It is UC Santa Barbara tradition for students to fling tortillas onto the field after a goal during home soccer games, a custom that will undoubtedly continue into Saturday’s match against rival Cal Poly.

In the immediate aftermath of Saturday’s game, though, students might also expect to see a UCSB library employee on the field collecting the tortillas as she has done at every home game for almost a decade.

Margaret Rankin describes herself as someone who has been reducing, reusing and recycling “before those words were ever known.” She recalls going to a soccer game at Harder Stadium about seven years ago and seeing the field laden with several hundred pounds of tortillas.

She naturally began to question their fate and soon learned that field staff disposed of them in the landfill dumpster.

“It was such a waste; to just send them to the landfill is just appalling,” she said. “I thought, ‘If they’re going to continue this, then let’s do something about it that’s actually helpful.’”

The librarian first asked UCSB Athletics if she might take the tortillas to add to her own backyard compost operation. She later decided to collect the tortillas for on-campus composting.

Associated Students Recycling (ASR) partnered with her shortly after and supplied designated tortilla bins for her to wheel over to their on-campus composting facility just a couple hundred feet from the stadium.

According to Sarah Siedschlag, the A.S. environmental programs advisor and former ASR program coordinator, the A.S. Department of Public Worms, formerly a part of ASR, had been composting the tortillas in their worm bins when she came in as coordinator in fall 2012.

The mass of tortillas proved “too much for the worms,” she said, and so the program opted to have the tortillas industrially composted off-campus in fall 2013.

Tortilla-flinging began in 1995 during an ESPN-televised basketball game against DePaul University when the student section threw tortillas on the court after the first basket. The tradition was adopted for soccer matches about a decade later.

WORK ORDER A
In the tortilla article, in what year did tortilla-flinging begin?
The tortilla article and the entries after it are unrelated material.

INPUT RECORDS
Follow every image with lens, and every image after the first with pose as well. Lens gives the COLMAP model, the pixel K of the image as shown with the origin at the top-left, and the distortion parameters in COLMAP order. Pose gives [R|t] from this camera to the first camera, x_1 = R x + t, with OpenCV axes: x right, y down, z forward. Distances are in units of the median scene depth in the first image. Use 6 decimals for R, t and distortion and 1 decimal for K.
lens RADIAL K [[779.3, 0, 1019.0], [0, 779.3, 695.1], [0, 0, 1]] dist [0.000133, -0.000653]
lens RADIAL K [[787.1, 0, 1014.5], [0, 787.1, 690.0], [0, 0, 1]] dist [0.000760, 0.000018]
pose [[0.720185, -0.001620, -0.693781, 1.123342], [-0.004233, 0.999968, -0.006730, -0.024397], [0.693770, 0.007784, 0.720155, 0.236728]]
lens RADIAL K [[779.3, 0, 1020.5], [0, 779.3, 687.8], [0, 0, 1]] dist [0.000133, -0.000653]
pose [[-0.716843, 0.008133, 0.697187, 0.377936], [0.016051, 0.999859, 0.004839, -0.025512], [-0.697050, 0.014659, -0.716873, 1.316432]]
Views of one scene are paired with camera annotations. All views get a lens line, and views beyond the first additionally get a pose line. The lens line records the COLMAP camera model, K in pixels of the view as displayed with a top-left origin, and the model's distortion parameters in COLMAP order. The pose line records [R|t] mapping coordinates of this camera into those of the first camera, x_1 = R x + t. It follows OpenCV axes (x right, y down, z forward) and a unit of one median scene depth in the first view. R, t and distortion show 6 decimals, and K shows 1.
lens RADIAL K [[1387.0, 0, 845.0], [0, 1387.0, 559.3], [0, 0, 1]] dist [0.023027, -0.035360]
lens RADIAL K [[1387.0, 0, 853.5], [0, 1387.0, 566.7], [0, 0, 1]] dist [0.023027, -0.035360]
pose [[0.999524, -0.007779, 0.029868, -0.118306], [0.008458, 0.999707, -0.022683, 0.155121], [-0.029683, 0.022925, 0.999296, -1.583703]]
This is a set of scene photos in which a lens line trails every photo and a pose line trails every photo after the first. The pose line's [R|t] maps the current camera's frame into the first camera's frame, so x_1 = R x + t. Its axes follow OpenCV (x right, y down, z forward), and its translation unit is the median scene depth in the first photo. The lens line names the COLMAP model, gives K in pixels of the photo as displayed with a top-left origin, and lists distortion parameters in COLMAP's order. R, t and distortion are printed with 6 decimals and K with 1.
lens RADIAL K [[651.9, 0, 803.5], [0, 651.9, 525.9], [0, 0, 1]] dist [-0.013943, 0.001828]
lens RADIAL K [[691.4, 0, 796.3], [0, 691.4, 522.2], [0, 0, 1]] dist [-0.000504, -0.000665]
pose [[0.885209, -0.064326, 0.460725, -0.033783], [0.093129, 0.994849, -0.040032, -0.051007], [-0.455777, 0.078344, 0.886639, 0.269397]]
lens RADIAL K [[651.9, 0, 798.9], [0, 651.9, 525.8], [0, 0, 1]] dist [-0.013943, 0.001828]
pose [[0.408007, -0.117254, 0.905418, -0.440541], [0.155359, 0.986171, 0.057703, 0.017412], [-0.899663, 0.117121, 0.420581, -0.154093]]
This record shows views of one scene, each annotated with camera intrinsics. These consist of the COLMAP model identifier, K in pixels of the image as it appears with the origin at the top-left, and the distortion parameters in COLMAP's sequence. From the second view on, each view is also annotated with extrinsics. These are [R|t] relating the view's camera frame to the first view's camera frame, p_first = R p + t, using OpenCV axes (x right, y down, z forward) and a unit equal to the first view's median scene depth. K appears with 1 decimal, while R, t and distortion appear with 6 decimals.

WORK ORDER B
Reproduce the entries from their start up to and including the line with "0.014659, -0.716873, 1.316432]]", switching "distortion parameters" to "distortion coefficients" and leaving everything else unchanged.

OUTPUT A
1995

OUTPUT B
Follow every image with lens, and every image after the first with pose as well. Lens gives the COLMAP model, the pixel K of the image as shown with the origin at the top-left, and the distortion coefficients in COLMAP order. Pose gives [R|t] from this camera to the first camera, x_1 = R x + t, with OpenCV axes: x right, y down, z forward. Distances are in units of the median scene depth in the first image. Use 6 decimals for R, t and distortion and 1 decimal for K.
lens RADIAL K [[779.3, 0, 1019.0], [0, 779.3, 695.1], [0, 0, 1]] dist [0.000133, -0.000653]
lens RADIAL K [[787.1, 0, 1014.5], [0, 787.1, 690.0], [0, 0, 1]] dist [0.000760, 0.000018]
pose [[0.720185, -0.001620, -0.693781, 1.123342], [-0.004233, 0.999968, -0.006730, -0.024397], [0.693770, 0.007784, 0.720155, 0.236728]]
lens RADIAL K [[779.3, 0, 1020.5], [0, 779.3, 687.8], [0, 0, 1]] dist [0.000133, -0.000653]
pose [[-0.716843, 0.008133, 0.697187, 0.377936], [0.016051, 0.999859, 0.004839, -0.025512], [-0.697050, 0.014659, -0.716873, 1.316432]]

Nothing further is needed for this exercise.